1. Field of Invention
The present invention relates to a device for the governing of the supercharging pressure of a turbocharger fed internal combustion engine, wherein the same pressure is controlled by a feedback system as a function of preselected engine parameters.
The trend in the internal combustion engines is presently towards increasing compression ratios to the purpose of improving the thermodynamic efficiency and reducing the fuel consumption, e.g., by resorting to the turbochargers.
But increasing the supercharging pressure beyond certain limits is not possible, because of the tendency of the engine to knock, especially if the fuel is not endowed with high antiknocking characteristics, as well as in order to prevent the turbocharger from exceeding the maximum allowable revolution speeds.
Consequently, valves are used which are able to exhaust a portion of the supercharging air fed by the turbocharger, or valves able to divert from the turbines a portion of the exhaust gases of the engine.
Generally then, in the presence of knocking, the spark advance is adjusted, by delaying it, to the purpose of allowing the engine to operate under conditions far from the operating conditions which favour the phenomenon.
2. The Related Art
Devices for the governing of supercharging pressure of internal combustion engines are well known; both open-loop and closed-loop types thereof are currently available.

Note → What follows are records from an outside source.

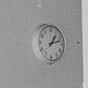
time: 1:12
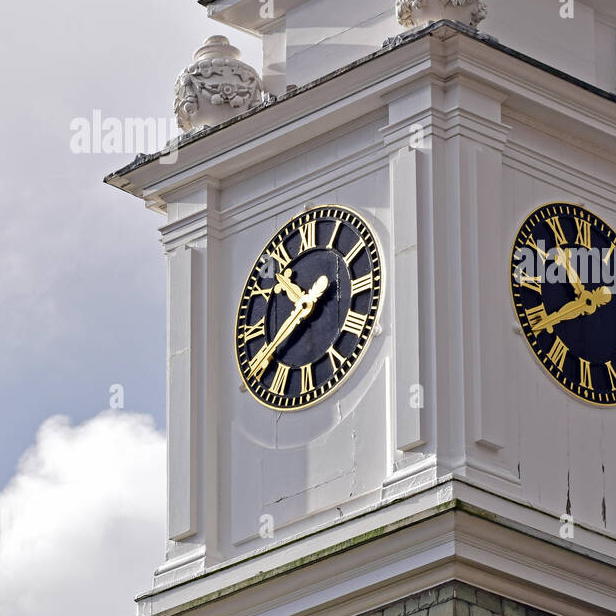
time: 10:40
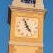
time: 4:57
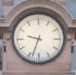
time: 9:33
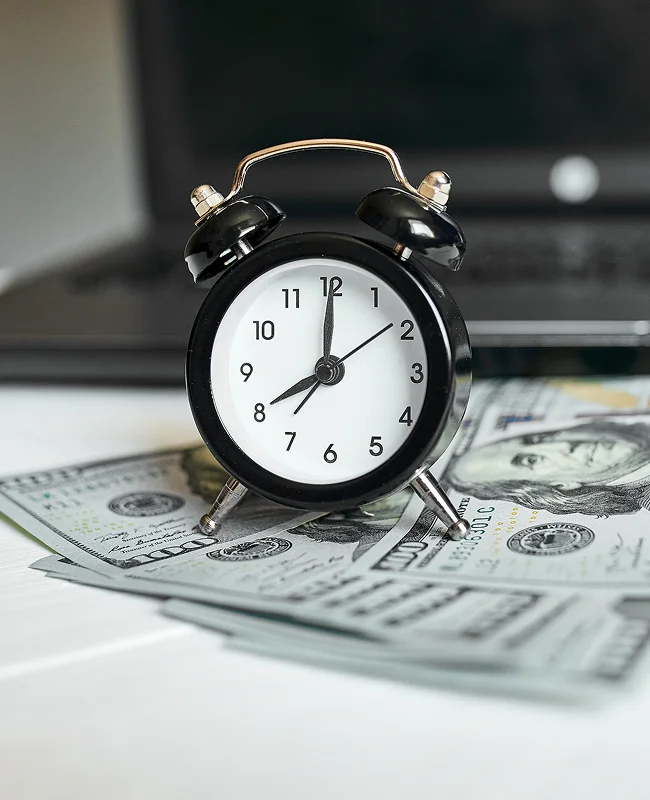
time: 8:01
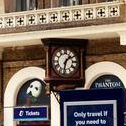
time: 1:32
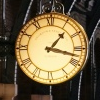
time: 1:17
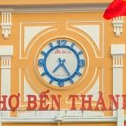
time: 7:24
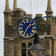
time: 1:35
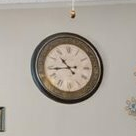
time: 10:43
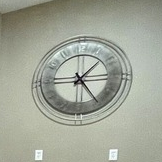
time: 1:24
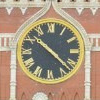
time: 10:22
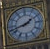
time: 1:42
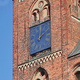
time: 2:01
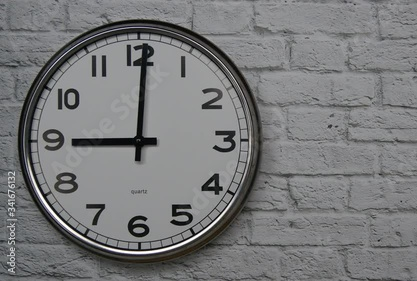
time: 9:00
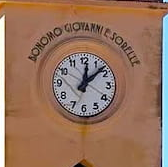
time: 12:07
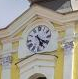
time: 5:21
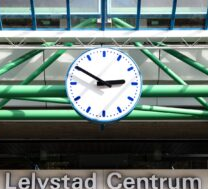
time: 2:50
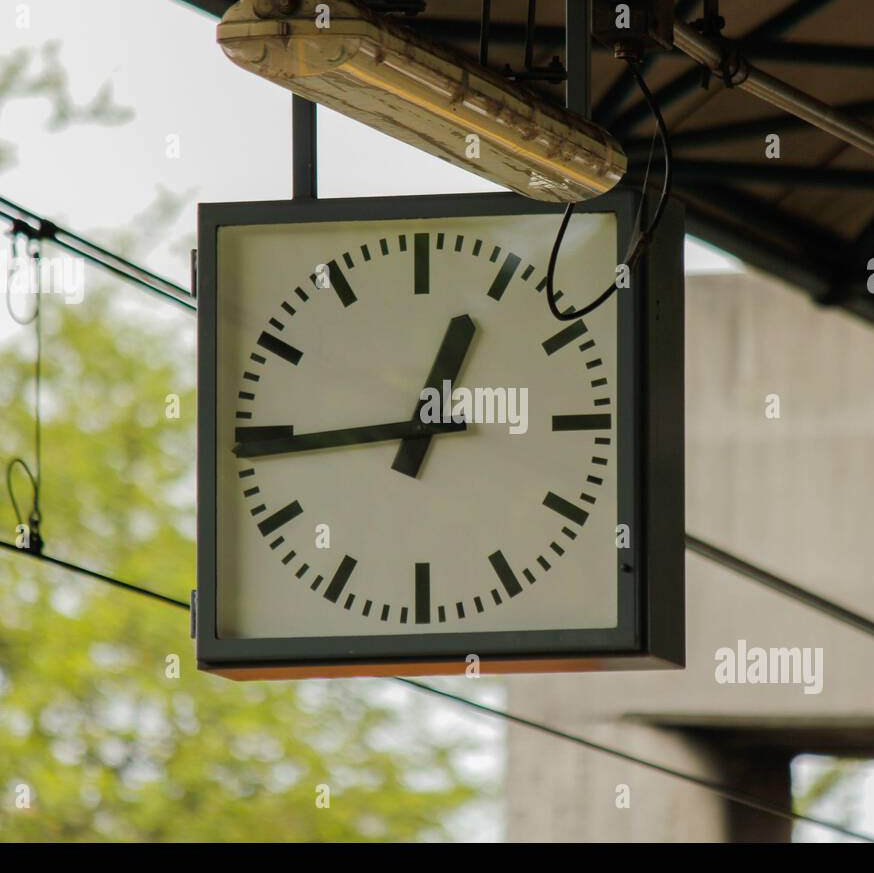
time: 12:44
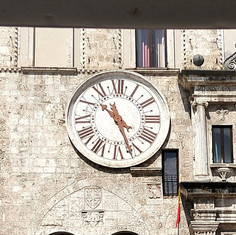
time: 4:26
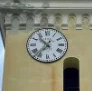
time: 10:37
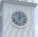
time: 12:07
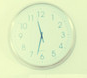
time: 11:32
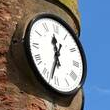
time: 11:33
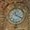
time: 11:19
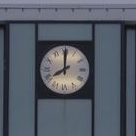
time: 7:59
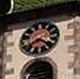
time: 3:40
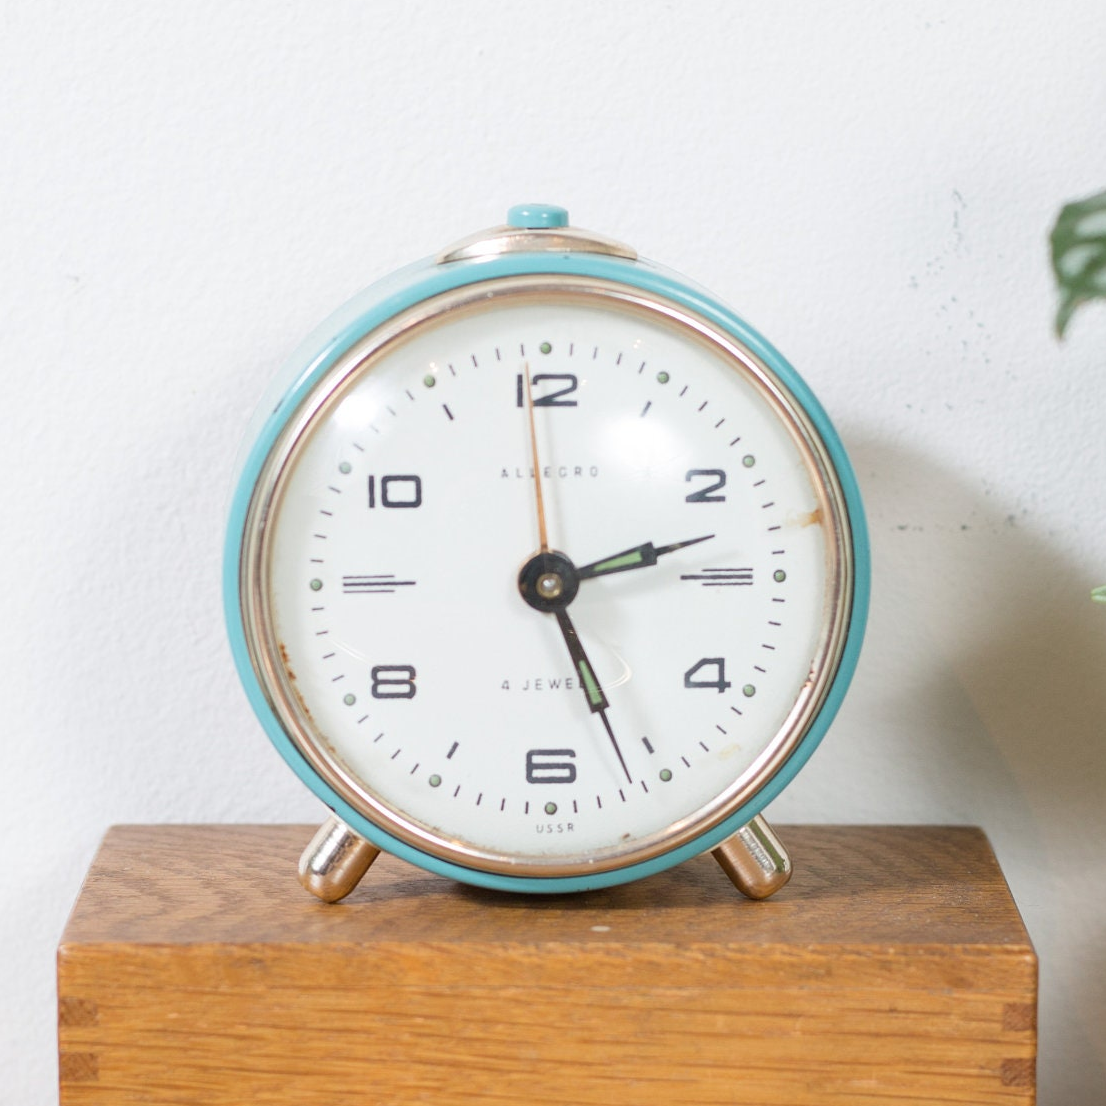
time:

The devices of the second type are more complex, but surely much more advantageous, in as much as they allow the supercharging pressure to be optimized through a monitoring of the actual operating conditions of the engine; to the contrary, the devices of the first type oblige the designers to adopt a fixed limit value, determined by the most unfavourable operating conditions.
Also governor devices of the closed-loop type are known, which are accomplished by programmed microcomputers which are able to compute, as a function of selected engine parameters, the values of physical quantity of actuation, as well as the values of the physical quantity for feedback-control, to the purpose of verifying whether the actual value of the supercharging pressure or of a quantity correlated to it, corresponds to the control value.

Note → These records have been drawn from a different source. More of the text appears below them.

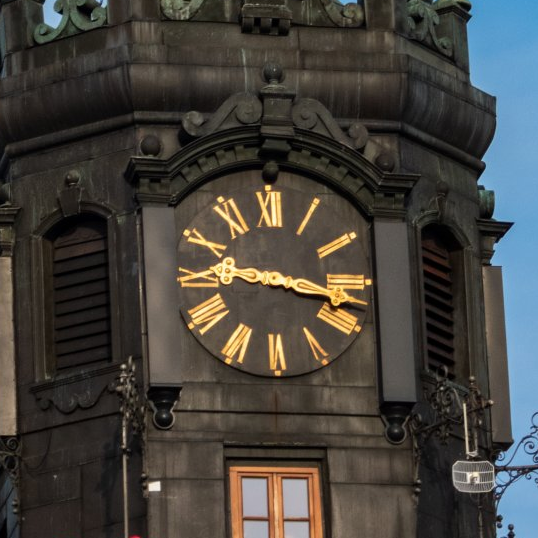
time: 9:17
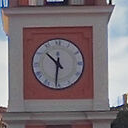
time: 10:31
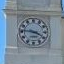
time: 3:46
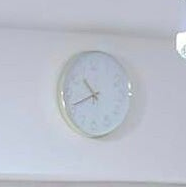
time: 10:41
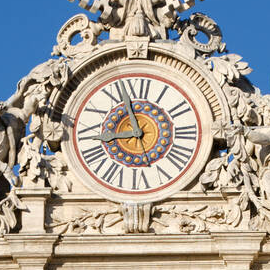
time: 8:57
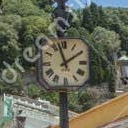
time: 1:57
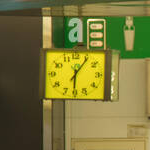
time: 6:06
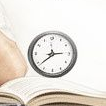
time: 2:38
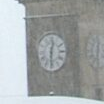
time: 12:30
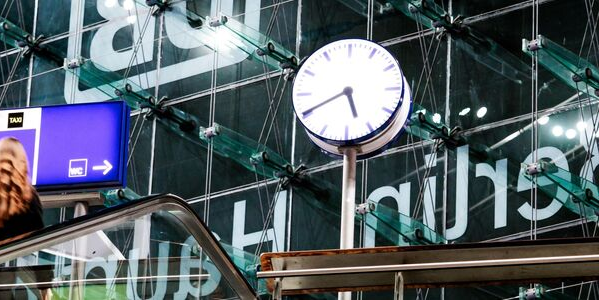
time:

The values of the above quantities are experimentally found under the different engine operating conditions, and are those which show a determined margin of safety relatively to the values which cause a combustion with knocking, with the spark advances being optimized relatively to the same phenomenon and for fuels of determined qualities.
These values are memorized in the permanent memory of the microcomputer as a function of the engine parameters preselected for defining the operating conditions of the same engine.
It has been found that these devices operate efficaciously when the engines operate with an ambient temperature higher than determined values generally higher than of ambient air under standard conditions.
To the contrary, for lower temperatures a certain undesired penalization was found to detriment of the power supplied by the engine because, due to the low temperatures of intaken air and of the consequent lower temperatures of compression end, also the pressure inside the combustion chamber assumes values having wider margins relatively to those which involve the knocking.